The by-the-glass list was sufficiently interesting and creative to draw us away from the bottles. With the asparagus, I drank a glass of Thorne & Daughters Rocking Horse 2022, a curious blend of Roussanne, Chenin, Sémillon, Chardonnay and Clairette. The green, kiwi-like acid contended nicely with the dish, though I quite wished for something with slightly more character; it felt a little smoothed out in the blend, though I’d certainly recommend it as a good all-rounder. By contrast, the 2005 Billaud-Simon Chablis 1er Cru “Montée de Tonnerre” (by the glass?!) was sticky with candied lemon and hazelnut. I would have loved a touch more acidity to balance out the near-butterscotch qualities and I expect it would have peaked for me a few years ago, but it was a rare treat for someone with no cellar, no patience and no decades of wine collection behind me to get a taste of something so mature. The other half’s glasses of 2021 Aldinger Gips 1. Lage Riesling and 2021 David Moreau Santenay Rouge were supremely competent and satisfying.
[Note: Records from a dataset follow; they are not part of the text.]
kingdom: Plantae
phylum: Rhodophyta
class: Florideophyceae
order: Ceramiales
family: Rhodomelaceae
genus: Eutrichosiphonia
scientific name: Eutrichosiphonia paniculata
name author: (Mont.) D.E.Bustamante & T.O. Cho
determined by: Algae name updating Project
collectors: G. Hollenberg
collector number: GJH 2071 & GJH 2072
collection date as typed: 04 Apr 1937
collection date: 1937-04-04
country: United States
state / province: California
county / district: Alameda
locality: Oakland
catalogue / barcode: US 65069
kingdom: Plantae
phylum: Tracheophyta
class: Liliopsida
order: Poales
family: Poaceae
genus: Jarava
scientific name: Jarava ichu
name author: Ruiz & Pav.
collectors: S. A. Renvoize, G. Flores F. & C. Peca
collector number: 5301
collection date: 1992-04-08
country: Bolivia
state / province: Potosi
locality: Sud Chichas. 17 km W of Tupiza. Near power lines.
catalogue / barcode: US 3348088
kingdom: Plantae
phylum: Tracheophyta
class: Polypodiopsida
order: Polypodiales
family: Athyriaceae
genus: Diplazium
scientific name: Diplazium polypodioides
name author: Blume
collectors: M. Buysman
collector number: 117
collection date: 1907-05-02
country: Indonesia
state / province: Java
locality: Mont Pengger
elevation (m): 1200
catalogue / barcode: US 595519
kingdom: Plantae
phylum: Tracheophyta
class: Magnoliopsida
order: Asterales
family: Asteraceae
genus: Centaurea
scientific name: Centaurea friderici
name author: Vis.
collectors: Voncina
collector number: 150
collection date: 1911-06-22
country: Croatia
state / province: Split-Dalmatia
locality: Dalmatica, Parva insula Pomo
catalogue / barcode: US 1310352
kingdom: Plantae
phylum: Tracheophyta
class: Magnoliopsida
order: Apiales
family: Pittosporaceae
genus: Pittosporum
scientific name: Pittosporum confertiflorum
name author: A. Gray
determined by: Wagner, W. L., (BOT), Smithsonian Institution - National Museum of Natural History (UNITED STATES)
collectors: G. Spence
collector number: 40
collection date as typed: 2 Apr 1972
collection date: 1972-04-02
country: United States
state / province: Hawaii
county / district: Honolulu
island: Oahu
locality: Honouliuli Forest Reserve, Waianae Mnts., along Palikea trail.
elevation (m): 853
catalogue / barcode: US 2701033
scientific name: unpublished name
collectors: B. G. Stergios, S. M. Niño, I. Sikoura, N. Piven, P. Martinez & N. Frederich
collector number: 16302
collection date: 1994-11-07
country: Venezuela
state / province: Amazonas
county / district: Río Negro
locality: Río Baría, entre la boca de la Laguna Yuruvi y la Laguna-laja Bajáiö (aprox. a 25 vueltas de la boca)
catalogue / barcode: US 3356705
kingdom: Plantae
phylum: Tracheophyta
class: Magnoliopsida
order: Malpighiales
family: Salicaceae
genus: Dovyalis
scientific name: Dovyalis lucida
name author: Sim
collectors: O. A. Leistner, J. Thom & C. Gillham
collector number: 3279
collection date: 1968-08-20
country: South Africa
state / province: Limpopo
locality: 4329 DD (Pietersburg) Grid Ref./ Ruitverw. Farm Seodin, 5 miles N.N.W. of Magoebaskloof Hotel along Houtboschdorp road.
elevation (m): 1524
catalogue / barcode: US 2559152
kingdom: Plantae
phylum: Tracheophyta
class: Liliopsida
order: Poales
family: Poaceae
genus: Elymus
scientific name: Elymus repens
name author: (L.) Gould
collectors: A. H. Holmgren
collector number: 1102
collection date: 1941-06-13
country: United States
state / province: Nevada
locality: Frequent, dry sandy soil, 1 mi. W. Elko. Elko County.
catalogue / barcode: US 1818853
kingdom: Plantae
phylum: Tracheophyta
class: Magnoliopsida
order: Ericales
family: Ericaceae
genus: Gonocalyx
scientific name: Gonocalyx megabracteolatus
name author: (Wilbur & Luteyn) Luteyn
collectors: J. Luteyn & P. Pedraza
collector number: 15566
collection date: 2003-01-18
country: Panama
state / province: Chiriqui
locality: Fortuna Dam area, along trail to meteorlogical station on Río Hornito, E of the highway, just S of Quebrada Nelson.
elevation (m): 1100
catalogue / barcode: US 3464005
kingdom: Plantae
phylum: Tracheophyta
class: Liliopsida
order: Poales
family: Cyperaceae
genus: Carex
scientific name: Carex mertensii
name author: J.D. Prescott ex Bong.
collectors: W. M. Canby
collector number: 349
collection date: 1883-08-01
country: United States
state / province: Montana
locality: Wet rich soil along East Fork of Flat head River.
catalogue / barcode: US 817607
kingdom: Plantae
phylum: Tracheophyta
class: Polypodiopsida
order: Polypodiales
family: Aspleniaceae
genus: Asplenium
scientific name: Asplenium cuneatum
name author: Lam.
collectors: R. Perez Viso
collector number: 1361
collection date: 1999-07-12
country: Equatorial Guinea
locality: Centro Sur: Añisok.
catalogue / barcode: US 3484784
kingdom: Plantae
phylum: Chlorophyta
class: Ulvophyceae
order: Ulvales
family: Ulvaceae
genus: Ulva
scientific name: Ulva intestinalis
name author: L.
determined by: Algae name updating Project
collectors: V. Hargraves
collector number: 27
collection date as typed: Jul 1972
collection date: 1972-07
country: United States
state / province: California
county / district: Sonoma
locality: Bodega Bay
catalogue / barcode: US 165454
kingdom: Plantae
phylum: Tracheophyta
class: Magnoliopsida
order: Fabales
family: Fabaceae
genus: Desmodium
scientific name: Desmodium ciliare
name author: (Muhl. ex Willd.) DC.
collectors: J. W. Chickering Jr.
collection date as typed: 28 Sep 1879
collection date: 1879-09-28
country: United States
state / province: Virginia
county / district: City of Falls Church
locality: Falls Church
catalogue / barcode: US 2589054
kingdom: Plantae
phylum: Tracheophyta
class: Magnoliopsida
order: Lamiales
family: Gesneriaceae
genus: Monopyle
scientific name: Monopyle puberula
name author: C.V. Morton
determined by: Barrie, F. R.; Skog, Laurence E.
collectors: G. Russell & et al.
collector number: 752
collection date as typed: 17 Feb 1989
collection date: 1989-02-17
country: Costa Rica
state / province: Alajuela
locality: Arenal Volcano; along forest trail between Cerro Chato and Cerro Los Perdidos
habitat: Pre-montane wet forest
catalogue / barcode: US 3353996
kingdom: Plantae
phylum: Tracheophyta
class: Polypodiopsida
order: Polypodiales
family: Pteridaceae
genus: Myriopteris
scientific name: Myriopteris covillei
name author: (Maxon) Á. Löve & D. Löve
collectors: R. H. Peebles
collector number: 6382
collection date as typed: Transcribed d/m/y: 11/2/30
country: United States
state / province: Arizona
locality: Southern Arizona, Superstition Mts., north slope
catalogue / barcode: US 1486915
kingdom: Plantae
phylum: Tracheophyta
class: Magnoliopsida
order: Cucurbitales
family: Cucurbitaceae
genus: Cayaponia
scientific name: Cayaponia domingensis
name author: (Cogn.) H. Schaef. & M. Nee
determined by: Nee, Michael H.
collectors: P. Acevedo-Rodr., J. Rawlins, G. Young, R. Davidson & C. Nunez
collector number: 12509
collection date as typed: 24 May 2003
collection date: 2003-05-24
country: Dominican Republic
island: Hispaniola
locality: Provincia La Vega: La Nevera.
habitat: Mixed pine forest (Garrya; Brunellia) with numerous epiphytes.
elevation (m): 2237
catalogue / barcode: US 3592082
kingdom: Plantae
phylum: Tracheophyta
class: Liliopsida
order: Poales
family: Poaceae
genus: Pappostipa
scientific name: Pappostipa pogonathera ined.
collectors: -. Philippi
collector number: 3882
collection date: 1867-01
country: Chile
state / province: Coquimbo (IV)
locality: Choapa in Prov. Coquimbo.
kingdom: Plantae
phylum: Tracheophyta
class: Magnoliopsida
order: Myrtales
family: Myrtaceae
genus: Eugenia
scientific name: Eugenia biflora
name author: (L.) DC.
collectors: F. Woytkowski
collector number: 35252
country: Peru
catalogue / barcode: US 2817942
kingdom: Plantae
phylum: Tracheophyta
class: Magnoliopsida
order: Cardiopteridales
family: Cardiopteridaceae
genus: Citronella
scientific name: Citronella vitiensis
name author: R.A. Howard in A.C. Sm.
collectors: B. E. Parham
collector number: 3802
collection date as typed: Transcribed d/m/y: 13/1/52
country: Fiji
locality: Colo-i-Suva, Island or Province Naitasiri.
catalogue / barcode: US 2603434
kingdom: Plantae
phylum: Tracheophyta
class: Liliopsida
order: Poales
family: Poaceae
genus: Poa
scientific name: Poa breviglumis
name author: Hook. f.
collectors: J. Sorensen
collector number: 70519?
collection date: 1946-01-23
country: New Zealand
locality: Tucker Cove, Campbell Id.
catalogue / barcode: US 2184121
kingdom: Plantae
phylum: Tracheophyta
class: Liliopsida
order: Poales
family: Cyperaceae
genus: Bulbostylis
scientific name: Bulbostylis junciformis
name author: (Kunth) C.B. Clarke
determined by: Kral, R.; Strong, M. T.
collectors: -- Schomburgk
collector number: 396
We finished with a heavenly Paris-Brest and a fun, tooth-threateningly sweet Baba with pistachio cream, lemon curd and raspberry coulis. Service was consistently charming, attentive, and utterly lacking in pretension. We felt profoundly sated and profoundly looked-after; as in all of Woodhead’s restaurants, the essential brief of hospitality is met with complete commitment and understanding at every level.
The best restaurants often feel like they’re offering a new, self-contained idea of tradition, one that may have little basis in reality but makes perfect sense in the warm embrace of their carefully constructed universe. Most French restaurants in France are not this welcoming or finessed. 64 Goodge Street imagines that they are, and it’s simply providing more of the rare same. You feel alive emerging from their bubble, carrying with you their optimism for what a restaurant can and should be.
The last-minute palmiers provided with the bill helped the admittedly sharp pricing go down; then again, if you’re going to pay over £100 a head for dinner, it’s hard to complain if you walk out feeling as though you’ve communed briefly with perfection.